Under Colorado law, the county is required to give at least a one-year notice to TCHD before splitting off, but the Douglas County Commissioners said their notice of intent to leave from the previous summer remained intact.
Thomas said the “final straw” for her was when Julie Mullica, vice president of TCHD, made the motion to include Douglas County in TCHD’s mask mandate, which initially was only going to apply to Adams and Arapahoe Counties, as recommended by Dr. Douglas.

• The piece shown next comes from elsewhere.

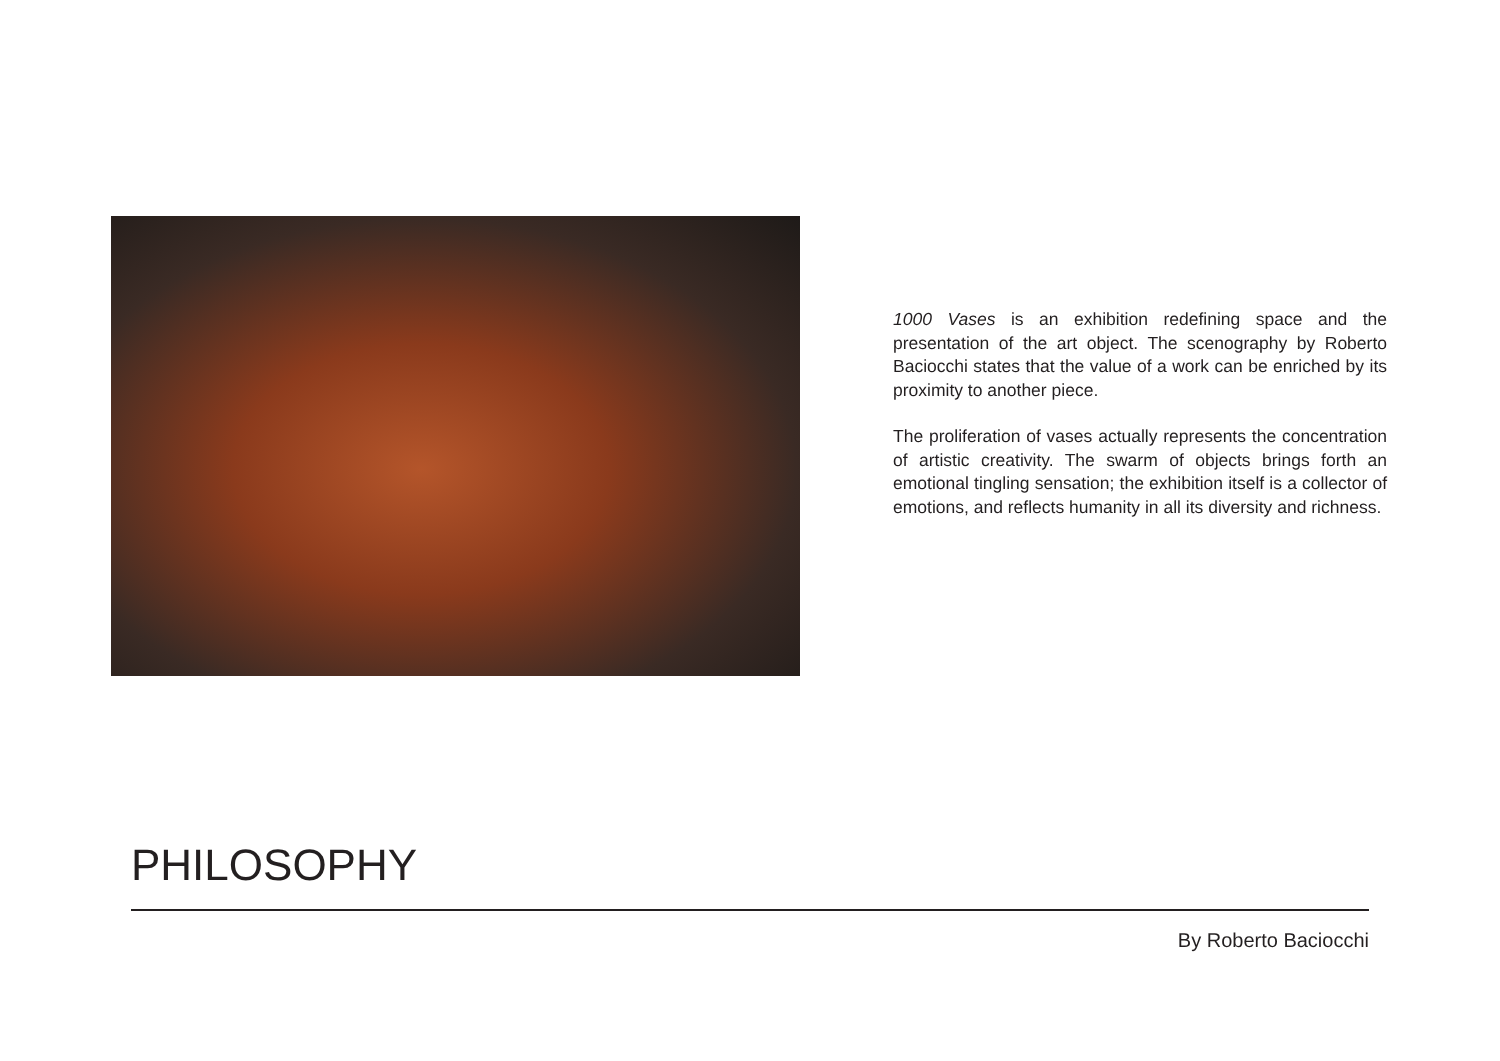1000 Vases is an exhibition redefining space and the presentation of the art object. The scenography by Roberto Baciocchi states that the value of a work can be enriched by its proximity to another piece.
The proliferation of vases actually represents the concentration of artistic creativity. The swarm of objects brings forth an emotional tingling sensation; the exhibition itself is a collector of emotions, and reflects humanity in all its diversity and richness.
PHILOSOPHY
By Roberto Baciocchi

“That’s when it became very clear to me that Tri-County Health no longer served Douglas County and that we needed to have our own public health department. In fact, the next day, I made the motion that we leave Tri-County Health.”
Laydon pointed out that 49 of Colorado’s 64 counties have their own health department, emphasizing that the decision to have an autonomous Board of Health isn’t abnormal.
“Instituting this is not unique, it’s not an unusual animal … I often say government is best [when it is] closest to the people, and that really speaks to that unique character of our county component.”
On Sept. 14, the Douglas County Commissioners appointed the new Board of Health’s members. Thomas and Teal will sit on the board, as well as Doug Benevento, Dr. Linda Fielding, and Kim Muramoto, the latter two having previously represented Douglas County in the TCHD.
The Douglas County Commissioners and TCHD signed an intergovernmental agreement (IGA) on Sept. 28. The board held their first meeting on Sept. 30, which officially established the new health department and during which the board voted to remove the mask mandate.
The IGA provides for the continuity of services between Douglas County and TCHD. Teal said it defined the terms of the obligation TCHD will have to provide public health services to Douglas County for the rest of 2021 but also through 2022. The two entities are still hashing out the details of the agreement, and Teal believes TCHD might continue to provide certain public health services to his county in 2023.
“It provides the framework for us to do the analysis [and] determine what … the public health services [are] that we’re going to want to handle in-house.”
Teal explained there are services TCHD provides that Douglas County doesn’t need, and vice versa. For example, TCHD has a needle exchange program, but Douglas County has no need for such a program, he said.
Specifically, he believes his county will likely focus on transitioning the provision of environmental services — which represent 80% of all the services it provides to Douglas County — away from TCHD and into Douglas County. This includes restaurant inspections, the certification of health care facilities, and land use review.
Until the county determines the specifics of providing these services individually, however, it will continue receiving public health services from TCHD while maintaining its ability to make its own decisions regarding health policy.